Written by Hannah Munday, Sona Circle

26/04/22

 

“It’s 3am,” the car radio announces. You try half-awake to follow the headlines, but hear only blurred clamour, punctuated by words that have peppered the past days like a perpetual barrage of bullets: “… Russia … troops … bombed … wounded … dead …”

You switch it off. For the first time since yesterday, you sit in silence, no longer accompanied by even the deep drone of the engine as the car stands deadlocked among countless others, queuing for kilometres in unbroken chains. You look around at the drivers beside you. They too sit silently, their faces drawn and pallid, numbed by fear and the freezing air. You dare not turn on the heaters: every drop of gas is precious hope of making it to the Polish border and escaping the terrors of war-wasted Ukraine.

Mass-exodus, yet ghostly stillness. It’s a strange paradox, broken occasionally by the soft thud of distant shelling, followed by fiery flares on the horizon and the sound of showers of gunshots.

At first, you had been hopeful when the invasion began – hopeful that this night would pass and life would be restored as quickly as it was crushed. But hopes had grown fainter as the war clouds drew nearer, and the future shrank from years to days, to hours until the Russians entered Lviv with tanks and guns, killing all but the present minute.

Your mind winds back to the morning you left. 5 am. You woke to the moans of the air raid sirens over Lviv, like a death wail for the lives that might be lost in the looming assault.
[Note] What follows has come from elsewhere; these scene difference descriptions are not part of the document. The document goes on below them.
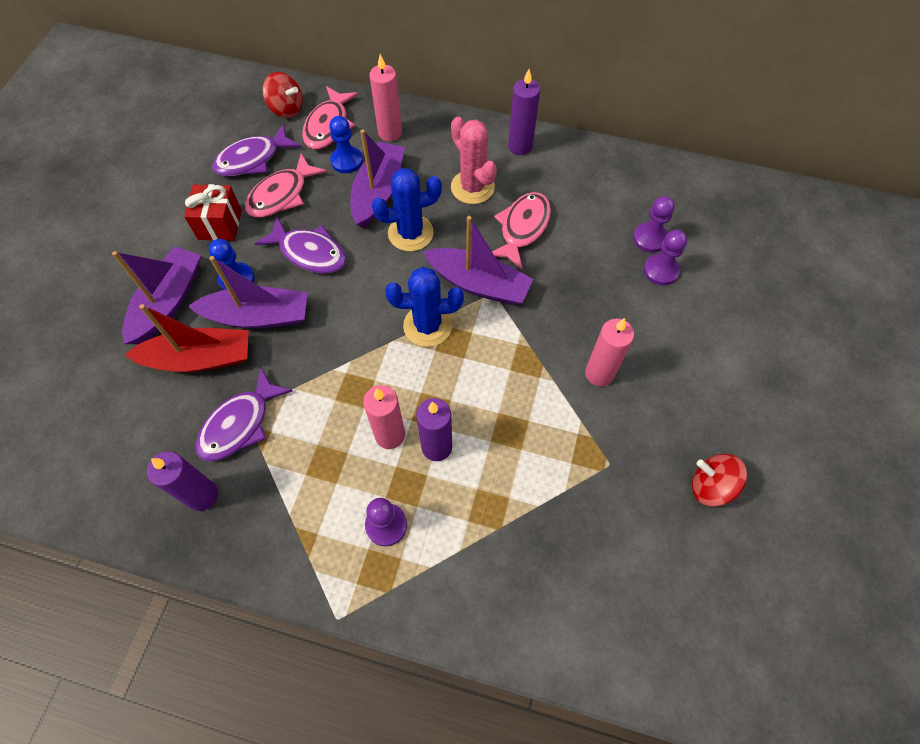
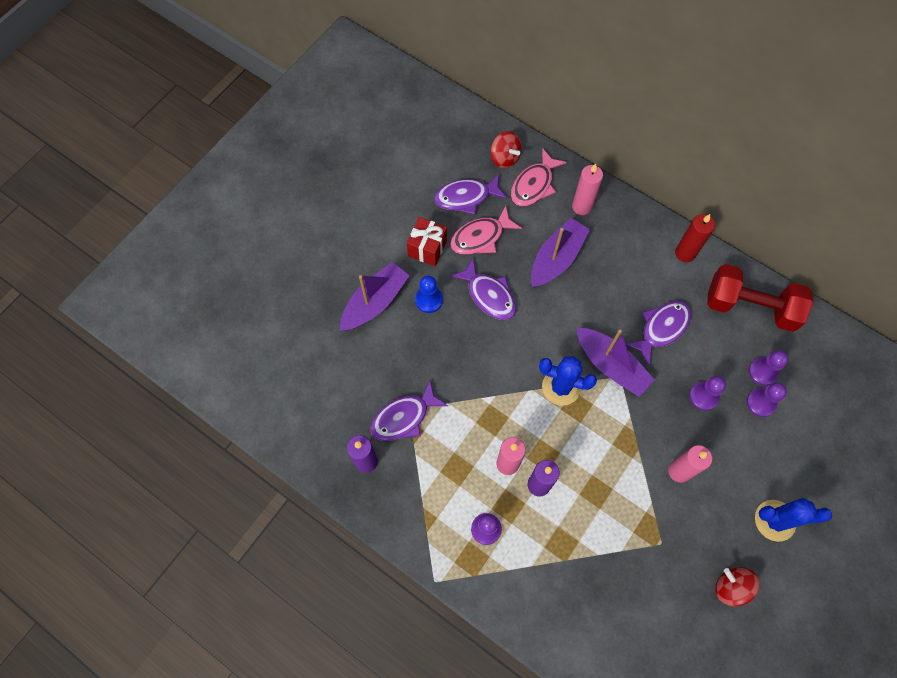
camera: 20 degrees right, 5 degrees up
red boat [125,304,249,372] -> none
purple boat [188,256,308,329] -> none
blue pawn [329,116,363,173] -> none
blue cactus [372,168,442,252] -> blue cactus moved to [755,498,832,542]
pink cactus [451,117,497,204] -> none
pink fish [492,192,551,269] -> purple fish [626,301,691,366]
purple candle [508,69,540,155] -> red candle [675,214,715,262]
none -> purple pawn [689,376,726,411]
none -> red dumbbell [708,264,813,332]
Its prediction was right. Hours later you crawled above ground to find bodies, once neighbours, lying in dust and ashes. Across the street, a home had been swallowed into a gaping hole like an empty sepulchre carved out of a bomb-blasted apartment block. At that moment, you knew you could no longer stay.

Your body began to move in ways your brain could hardly comprehend. Without even returning home, you found your car, climbed in and started the engine. It was still alive – now its mission was to keep you that way too.

You drove through Lviv, the town you were born and raised in, now disfigured almost beyond recognition. There were remnants of fire everywhere. The air smelled like smoke, piles of burnt-out equipment lay beside the street like smoking funeral pyres, and flames blackened the walls of a kindergarten a kilometre from home.

Then suddenly there was open fire – shooting and shelling, a storm of debris, glass flying and exploding. People on the roadside were screaming and scrambling, falling to the ground and covering their heads. Some fell forever.

Somehow you made it through, out of the city and past the checkpoints. You joined the slow convoy of cars and buses carrying pregnant women, grandfathers, toddlers, and students, all united by the single aim of safety and survival. You began to head inch by inch for the country’s edge; beyond that, you have no plan.

3:30 am. After fifteen long hours on the road, you approach the border. As you wait, you catch sight of yourself in the rear-view mirror. Until now you’ve felt almost no emotions, blocked by instinct and adrenaline. But seeing your cold, tired face somehow sparks a sudden and unwilling realisation. You’re homeless. You have nothing. You’re dependent on the goodwill of strangers. You’re a refugee.

 

While fictional, the above journey is based on stories recounted by refugees who have testified of their experiences of escaping the war with Russia. According to the UNHCR, around 4.5 million refugees have fled Ukraine since February this year, and this figure will only continue to rise as the conflict continues.